While it has difficulty outpacing a rote script, the rest of the cast is similarly lively. Rockwell especially departs from his predecessor by finding the insecurity lurking beneath his typically cool façade: he might present a sarcastic, smarmy exterior in public, but his private moments are marked by desperation. Through him, the film almost discovers a reason to update the original: where Hooper’s film dug up the corpses of 60s and 70s turmoil during Reagan’s Morning in America, this one is set in the shadow of the recession. Having lost his job, Eric Bowen wants nothing more than to provide for his family, so he rashly splurges on luxuries even as stores deny his various credit cards. His decision to buy a lawn drone seems to hint at the War on Terror and speaks to a stark reality: life is much different than it was 33 years ago, our ideals of suburban America twisted in the three decades hence.
Why, then, is this Poltergeist so unwilling to engage that? Retracing the original film’s steps is anathema to the point: on its surface, Poltergeist is about disquieted ghosts terrorizing a family, but its blending of Hooper’s macabre sensibilities and Spielberg’s nostalgic Americana transforms it into a brilliant allegory for the unrested spirits of Vietnam, now paved over by suburbs crawling with counterculture troopers turned into Yuppies. If the 80s were an age of excess, they were also one of denial, so when those corpses spring forth from the Freeling lawn, they’re a symbolic reminder of what’s been buried and suppressed.

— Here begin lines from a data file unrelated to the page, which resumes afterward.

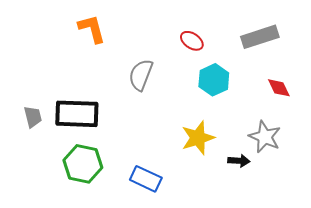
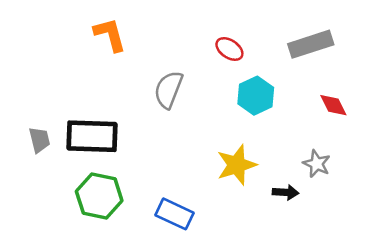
gray star: (265, 137) -> (317, 164), size x0.7

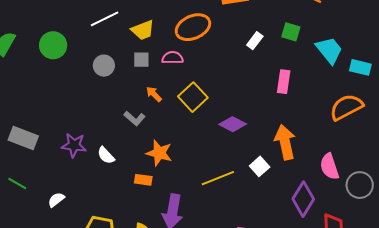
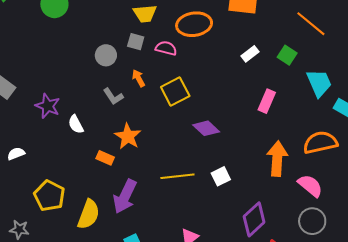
gray circle: (104, 66) -> (106, 55), moved
orange arrow: (285, 142) -> (277, 159), moved
pink semicircle: (329, 167) -> (310, 186), moved, turned 132

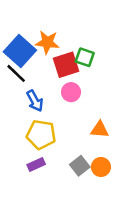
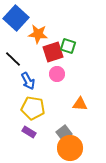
blue square: (20, 51) -> (16, 18), moved
purple rectangle: (36, 164) -> (29, 132), turned 56
orange circle: (101, 167) -> (70, 148), moved, size x1.6

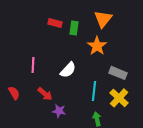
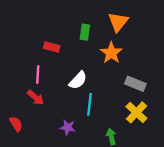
red rectangle: (55, 23) -> (52, 47), moved
cyan line: (94, 91) -> (89, 104), moved
red semicircle: (14, 93) -> (16, 124), moved
red arrow: (45, 94) -> (36, 98), moved

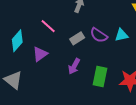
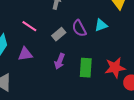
purple semicircle: (99, 35) -> (79, 28), turned 36
purple triangle: (40, 54) -> (25, 54), turned 35

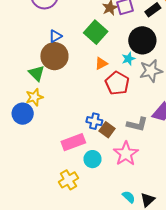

When the same thing happens to the Bowens, it’s not symbolic of anything; rather, it’s the latest peek-a-boo scare in the latest remake that’s unwilling to explore beyond its familiar title. Poltergeist only reminds us that we don’t repress our ghosts anymore—instead, we let them roll off of an assembly line into suburban multiplexes without giving much thought about the implications.
*Insert obligatory Hooper/Spielberg joke here, but just know that no one will ever accuse Sam Raimi of ghost-directing this latest outing.